▶ **YOUR TASK**: In the Lang Fang excerpt below, condense the paragraph that begins "When World War II came to its abrupt atomic end" into a shorter version that keeps its main facts.

Incident at Lang Fang
    EUGENE B. SLEDGE
    When World War II came to its abrupt atomic end in the summer of 1945, few paid much attention to Mao Tse-tung and his Chinese Communists. They seemed, as John Lewis Gaddis has written, “little more than an obscure group of revolutionaries who engaged in long marches, lived in caves, and lectured one another on their own peculiar understanding of Marxist-Leninism.” Even Stalin was inclined to put them down then, calling the Chinese Communists “Margarine Marxists,” substitutes for the real thing. Though Mao's enclaves occupied considerable territory, mainly in North China, they were disconnected and concentrated mostly in rural areas, lacking significant urban bases. Mao's armed forces were small, numbering no more than three hundred thousand, many of whom belonged to scattered guerrilla bands. With the surrender of the Japanese, the Communists saw a chance to consolidate many of these enclaves. They also began to push into Manchuria, where, after their August 1945 blitzkrieg, the Soviets were busy stripping factories of heavy machinery and herding off thousands of Japanese prisoners to work in Siberia as slave laborers. At this point, curiously, the Soviets had friendlier dealings with Chiang Kai-shek's Chinese Nationalist government than with Mao's Communists. No one yet contemplated a Far Eastern Iron Curtain.

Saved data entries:

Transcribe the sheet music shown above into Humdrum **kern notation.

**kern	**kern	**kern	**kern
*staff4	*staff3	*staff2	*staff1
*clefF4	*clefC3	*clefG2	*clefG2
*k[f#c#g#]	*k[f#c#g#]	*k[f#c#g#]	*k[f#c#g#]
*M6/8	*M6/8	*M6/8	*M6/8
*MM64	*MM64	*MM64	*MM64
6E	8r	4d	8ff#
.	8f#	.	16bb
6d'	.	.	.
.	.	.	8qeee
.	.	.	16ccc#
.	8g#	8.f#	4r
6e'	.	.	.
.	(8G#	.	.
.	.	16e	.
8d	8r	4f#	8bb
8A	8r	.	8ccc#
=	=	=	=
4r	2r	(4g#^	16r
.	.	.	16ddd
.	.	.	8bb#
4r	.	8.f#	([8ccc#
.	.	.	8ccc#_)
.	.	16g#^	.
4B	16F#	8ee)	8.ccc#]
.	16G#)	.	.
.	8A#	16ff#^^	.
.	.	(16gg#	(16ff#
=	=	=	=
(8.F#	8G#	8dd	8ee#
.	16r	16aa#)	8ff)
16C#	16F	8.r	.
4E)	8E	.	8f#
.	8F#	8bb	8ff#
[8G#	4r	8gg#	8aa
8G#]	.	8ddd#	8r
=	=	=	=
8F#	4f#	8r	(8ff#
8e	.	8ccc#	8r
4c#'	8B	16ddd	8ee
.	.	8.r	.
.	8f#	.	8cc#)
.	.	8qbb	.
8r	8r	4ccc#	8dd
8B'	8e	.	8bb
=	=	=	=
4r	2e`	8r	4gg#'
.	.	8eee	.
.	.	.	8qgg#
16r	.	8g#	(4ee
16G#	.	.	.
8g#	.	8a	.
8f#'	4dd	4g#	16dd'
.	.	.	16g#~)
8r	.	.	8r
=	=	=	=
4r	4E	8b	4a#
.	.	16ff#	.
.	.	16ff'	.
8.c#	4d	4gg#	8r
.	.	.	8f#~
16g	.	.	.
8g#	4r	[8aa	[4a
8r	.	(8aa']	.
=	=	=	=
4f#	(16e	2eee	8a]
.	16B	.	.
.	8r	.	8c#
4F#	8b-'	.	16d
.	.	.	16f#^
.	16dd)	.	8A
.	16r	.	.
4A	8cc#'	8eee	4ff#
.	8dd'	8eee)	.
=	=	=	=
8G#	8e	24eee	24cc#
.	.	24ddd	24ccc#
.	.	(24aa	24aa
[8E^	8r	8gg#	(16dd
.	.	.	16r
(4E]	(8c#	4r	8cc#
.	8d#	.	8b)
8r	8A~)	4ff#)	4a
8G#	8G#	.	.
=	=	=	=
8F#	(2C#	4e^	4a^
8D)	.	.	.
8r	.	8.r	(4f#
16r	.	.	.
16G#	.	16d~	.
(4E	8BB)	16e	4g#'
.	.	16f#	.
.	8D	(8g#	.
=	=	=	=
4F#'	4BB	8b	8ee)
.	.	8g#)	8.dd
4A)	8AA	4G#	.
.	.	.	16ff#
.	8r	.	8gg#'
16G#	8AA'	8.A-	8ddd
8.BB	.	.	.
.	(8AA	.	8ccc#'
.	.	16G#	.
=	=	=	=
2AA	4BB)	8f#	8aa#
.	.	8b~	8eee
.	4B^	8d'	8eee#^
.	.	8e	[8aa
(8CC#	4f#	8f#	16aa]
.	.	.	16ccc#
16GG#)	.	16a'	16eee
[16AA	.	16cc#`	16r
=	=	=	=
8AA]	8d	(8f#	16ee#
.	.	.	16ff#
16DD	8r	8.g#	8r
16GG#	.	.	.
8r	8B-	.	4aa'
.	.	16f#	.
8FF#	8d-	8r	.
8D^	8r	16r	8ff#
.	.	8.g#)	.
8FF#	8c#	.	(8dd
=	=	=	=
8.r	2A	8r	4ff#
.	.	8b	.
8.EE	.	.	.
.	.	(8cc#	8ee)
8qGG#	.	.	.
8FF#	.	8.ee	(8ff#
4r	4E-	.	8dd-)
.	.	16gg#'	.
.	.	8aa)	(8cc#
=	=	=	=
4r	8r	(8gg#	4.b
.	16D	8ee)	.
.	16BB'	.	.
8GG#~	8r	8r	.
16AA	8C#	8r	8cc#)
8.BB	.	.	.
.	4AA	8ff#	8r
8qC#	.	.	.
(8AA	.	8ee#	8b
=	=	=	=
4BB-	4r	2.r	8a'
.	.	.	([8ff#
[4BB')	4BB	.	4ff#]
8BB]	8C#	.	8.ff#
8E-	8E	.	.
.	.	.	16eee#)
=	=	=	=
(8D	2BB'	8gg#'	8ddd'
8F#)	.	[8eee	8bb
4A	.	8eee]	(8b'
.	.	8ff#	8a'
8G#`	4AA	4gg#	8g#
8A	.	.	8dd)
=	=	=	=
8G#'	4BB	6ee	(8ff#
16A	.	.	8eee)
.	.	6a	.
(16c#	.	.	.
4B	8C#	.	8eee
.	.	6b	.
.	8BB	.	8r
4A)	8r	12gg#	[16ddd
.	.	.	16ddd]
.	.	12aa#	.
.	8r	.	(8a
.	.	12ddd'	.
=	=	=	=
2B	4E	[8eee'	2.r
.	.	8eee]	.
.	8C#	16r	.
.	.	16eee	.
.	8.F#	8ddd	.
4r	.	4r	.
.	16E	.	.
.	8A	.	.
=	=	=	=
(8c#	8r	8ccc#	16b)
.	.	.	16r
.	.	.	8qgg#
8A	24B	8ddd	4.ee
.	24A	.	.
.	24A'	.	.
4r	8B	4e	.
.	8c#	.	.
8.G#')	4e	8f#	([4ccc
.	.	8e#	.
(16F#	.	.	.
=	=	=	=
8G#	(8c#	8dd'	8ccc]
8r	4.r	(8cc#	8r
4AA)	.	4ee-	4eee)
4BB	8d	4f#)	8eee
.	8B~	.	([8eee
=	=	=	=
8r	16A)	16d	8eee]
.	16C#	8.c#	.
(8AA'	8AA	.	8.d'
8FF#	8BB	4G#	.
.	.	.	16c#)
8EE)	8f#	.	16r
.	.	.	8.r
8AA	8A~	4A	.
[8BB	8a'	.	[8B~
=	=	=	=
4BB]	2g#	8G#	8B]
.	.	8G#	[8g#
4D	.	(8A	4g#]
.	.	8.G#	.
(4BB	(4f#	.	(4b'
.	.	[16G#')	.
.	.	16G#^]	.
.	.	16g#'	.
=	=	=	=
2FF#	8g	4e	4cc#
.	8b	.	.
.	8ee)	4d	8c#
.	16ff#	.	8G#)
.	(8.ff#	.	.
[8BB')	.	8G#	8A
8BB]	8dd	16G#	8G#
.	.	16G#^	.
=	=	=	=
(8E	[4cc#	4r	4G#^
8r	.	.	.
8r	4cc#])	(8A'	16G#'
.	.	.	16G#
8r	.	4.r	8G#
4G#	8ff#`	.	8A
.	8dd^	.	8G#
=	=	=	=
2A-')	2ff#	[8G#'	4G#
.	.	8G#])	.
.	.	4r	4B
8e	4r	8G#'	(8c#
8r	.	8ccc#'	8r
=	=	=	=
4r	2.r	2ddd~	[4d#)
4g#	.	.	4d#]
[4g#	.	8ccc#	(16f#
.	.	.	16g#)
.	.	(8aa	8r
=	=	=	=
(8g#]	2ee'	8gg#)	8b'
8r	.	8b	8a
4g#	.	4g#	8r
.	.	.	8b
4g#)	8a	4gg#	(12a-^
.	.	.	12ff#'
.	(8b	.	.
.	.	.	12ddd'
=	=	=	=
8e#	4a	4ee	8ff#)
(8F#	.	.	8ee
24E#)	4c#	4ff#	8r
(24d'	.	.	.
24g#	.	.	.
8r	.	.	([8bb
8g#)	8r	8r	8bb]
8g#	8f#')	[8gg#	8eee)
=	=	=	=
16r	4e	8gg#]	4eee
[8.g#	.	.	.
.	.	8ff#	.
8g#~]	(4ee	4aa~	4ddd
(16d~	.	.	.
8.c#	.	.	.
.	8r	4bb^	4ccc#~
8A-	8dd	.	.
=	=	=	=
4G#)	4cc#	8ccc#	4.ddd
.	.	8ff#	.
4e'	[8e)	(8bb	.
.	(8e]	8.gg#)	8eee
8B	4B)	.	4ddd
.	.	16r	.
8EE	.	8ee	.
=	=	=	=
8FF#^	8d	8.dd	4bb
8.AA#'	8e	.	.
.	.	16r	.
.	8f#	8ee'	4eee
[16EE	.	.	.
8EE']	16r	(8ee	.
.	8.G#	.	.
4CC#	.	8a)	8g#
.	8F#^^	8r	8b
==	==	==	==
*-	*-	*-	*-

▶ **RESULT FOR THIS TASK**: When World War II ended in the summer of 1945, Mao Tse-tung's Chinese Communists drew little attention. John Lewis Gaddis described them as an obscure group of revolutionaries, and Stalin dismissed them as "Margarine Marxists." Their enclaves held considerable territory, mainly in North China, but were disconnected, mostly rural and lacking urban bases. Their forces numbered no more than three hundred thousand, many in scattered guerrilla bands. After the Japanese surrender, the Communists worked to consolidate these enclaves and pushed into Manchuria. There the Soviets, after their August 1945 blitzkrieg, were stripping factories of machinery and sending thousands of Japanese prisoners to Siberia as slave laborers. At that point the Soviets dealt more amicably with Chiang Kai-shek's Nationalist government than with Mao, and no one yet imagined a Far Eastern Iron Curtain.